*WHAT IS NEEDED*.
In the records below, copy word for word every line from the line with "Christian Yidi" up to and including the line with "Turn a cost segregation".

*INPUT MATERIAL*.
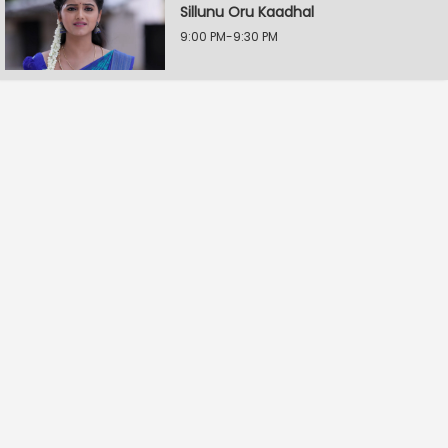
Sillunu Oru Kaadhal
9:00 PM-9:30 PM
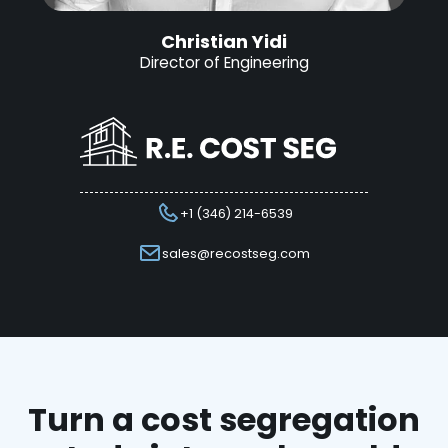
Christian Yidi
Director of Engineering
+1 (346) 214-6539
sales@recostseg.com
Turn a cost segregation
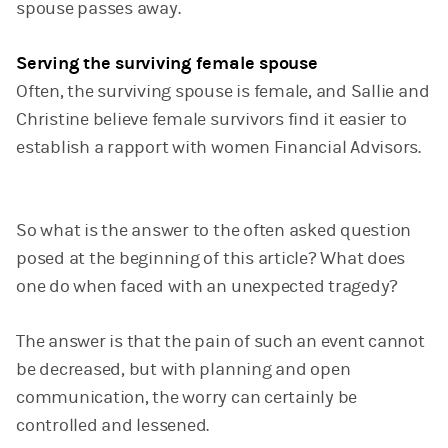
spouse passes away.
Serving the surviving female spouse
Often, the surviving spouse is female, and Sallie and
Christine believe female survivors find it easier to
establish a rapport with women Financial Advisors.
So what is the answer to the often asked question
posed at the beginning of this article? What does
one do when faced with an unexpected tragedy?
The answer is that the pain of such an event cannot
be decreased, but with planning and open
communication, the worry can certainly be
controlled and lessened.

*OUTPUT FOR THIS EXERCISE*.
Christian Yidi
Director of Engineering
+1 (346) 214-6539
sales@recostseg.com
Turn a cost segregation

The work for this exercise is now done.